My depression now is just an overwhelming sadness. A hopelessness and the blues. The type of depression you may think of feeling when someone passes away only it will last for weeks on end. If it wasn’t for medication it may never break as a matter of fact. It is a heaviness that won’t go away. However, it is no longer a depression where I think the only way out is to end my life to get rid of the pain. I don’t think that the only escape is to sleep it away and I don’t believe that if I die I won’t feel it anymore. I know how great my life is and I know I want to be here. I have learned if I power through the rough times the good times will return and be even better. That’s what I like to share with others.
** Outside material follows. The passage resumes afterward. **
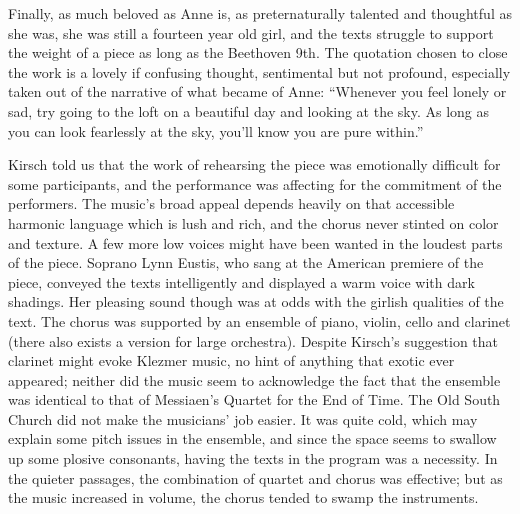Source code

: Finally, as much beloved as Anne is, as preternaturally talented and thoughtful as she was, she was still a fourteen year old girl, and the texts struggle to support the weight of a piece as long as the Beethoven 9th. The quotation chosen to close the work is a lovely if confusing thought, sentimental but not profound, especially taken out of the narrative of what became of Anne: “Whenever you feel lonely or sad, try going to the loft on a beautiful day and looking at the sky. As long as you can look fearlessly at the sky, you’ll know you are pure within.”

Kirsch told us that the work of rehearsing the piece was emotionally difficult for some participants, and the performance was affecting for the commitment of the performers. The music’s broad appeal depends heavily on that accessible harmonic language which is lush and rich, and the chorus never stinted on color and texture. A few more low voices might have been wanted in the loudest parts of the piece. Soprano Lynn Eustis, who sang at the American premiere of the piece, conveyed the texts intelligently and displayed a warm voice with dark shadings. Her pleasing sound though was at odds with the girlish qualities of the text. The chorus was supported by an ensemble of piano, violin, cello and clarinet (there also exists a version for large orchestra). Despite Kirsch’s suggestion that clarinet might evoke Klezmer music, no hint of anything that exotic ever appeared; neither did the music seem to acknowledge the fact that the ensemble was identical to that of Messiaen’s Quartet for the End of Time. The Old South Church did not make the musicians’ job easier. It was quite cold, which may explain some pitch issues in the ensemble, and since the space seems to swallow up some plosive consonants, having the texts in the program was a necessity. In the quieter passages, the combination of quartet and chorus was effective; but as the music increased in volume, the chorus tended to swamp the instruments.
I do that now by giving back to my community by going in to middle schools and high schools and teaching suicide prevention to teenagers so that they can learn to spot mental health issues before a life is lost. I share my story with kids throughout my county. I go to schools and share the warning signs of suicide and what to do if they see those warning signs in themselves or in a friend. Our program gives kids resources to use if they ever think they recognize the signs of suicide in someone they know.
By sharing my story, I can remain in recovery better because it gives me a reason to stay well. I must be someone these kids can look up to. I love the times people come up to me and say I am an inspiration and really, I am just being me and trying to live my second chance to the fullest.
Yes, that’s right I said second chance, I had a near successful suicide attempt in 2008. It wasn’t until a couple years after that, I had that amazing conversation with the doctor, that changed the course of my life.
Suicidal depression is harsh reality for those of us with bipolar disorder. I keep myself on the look-out for it constantly. Forever afraid that it may return. I can handle the occasional deep depression I am dealt now days. I hope I never again have to deal with the suicidal depression I did back in 2008.